**Requirement**.
From the first line of the listing below, retype each line up to and including the one with "Wichtige News"; pictures stay out.

**Material shown**.
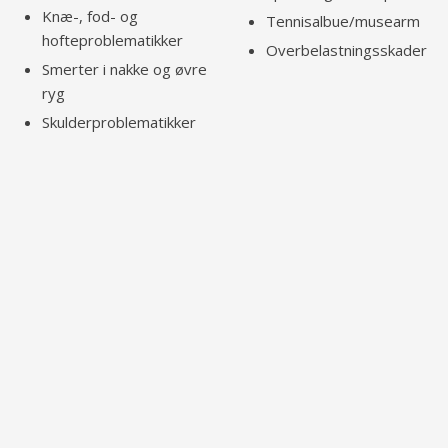
Knæ-, fod- og
Tennisalbue/musearm
hofteproblematikker
Overbelastningsskader
Smerter i nakke og øvre
ryg
Skulderproblematikker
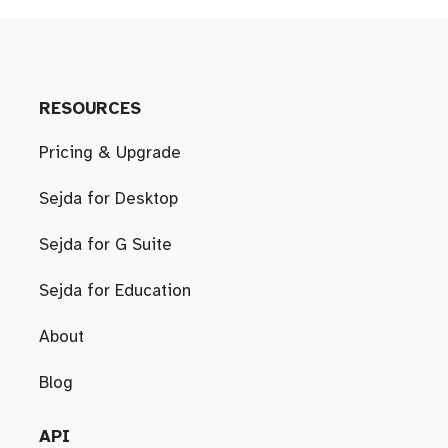
RESOURCES
Pricing & Upgrade
Sejda for Desktop
Sejda for G Suite
Sejda for Education
About
Blog
API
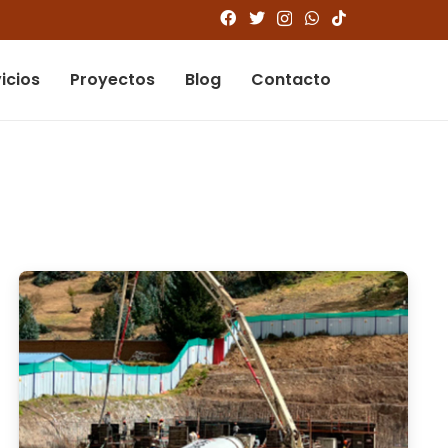
icios
Proyectos
Blog
Contacto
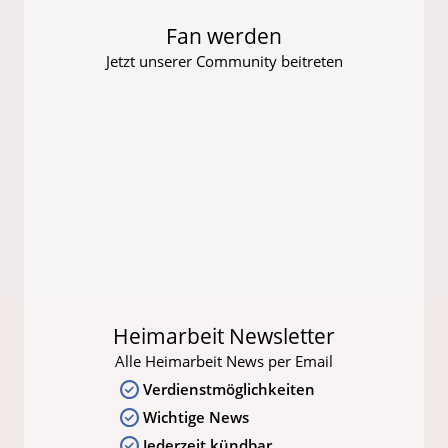
Fan werden
Jetzt unserer Community beitreten
Heimarbeit Newsletter
Alle Heimarbeit News per Email
Verdienstmöglichkeiten
Wichtige News
Jederzeit kündbar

**Output**.
Knæ-, fod- og
Tennisalbue/musearm
hofteproblematikker
Overbelastningsskader
Smerter i nakke og øvre
ryg
Skulderproblematikker
RESOURCES
Pricing & Upgrade
Sejda for Desktop
Sejda for G Suite
Sejda for Education
About
Blog
API
icios
Proyectos
Blog
Contacto
Fan werden
Jetzt unserer Community beitreten
Heimarbeit Newsletter
Alle Heimarbeit News per Email
Verdienstmöglichkeiten
Wichtige News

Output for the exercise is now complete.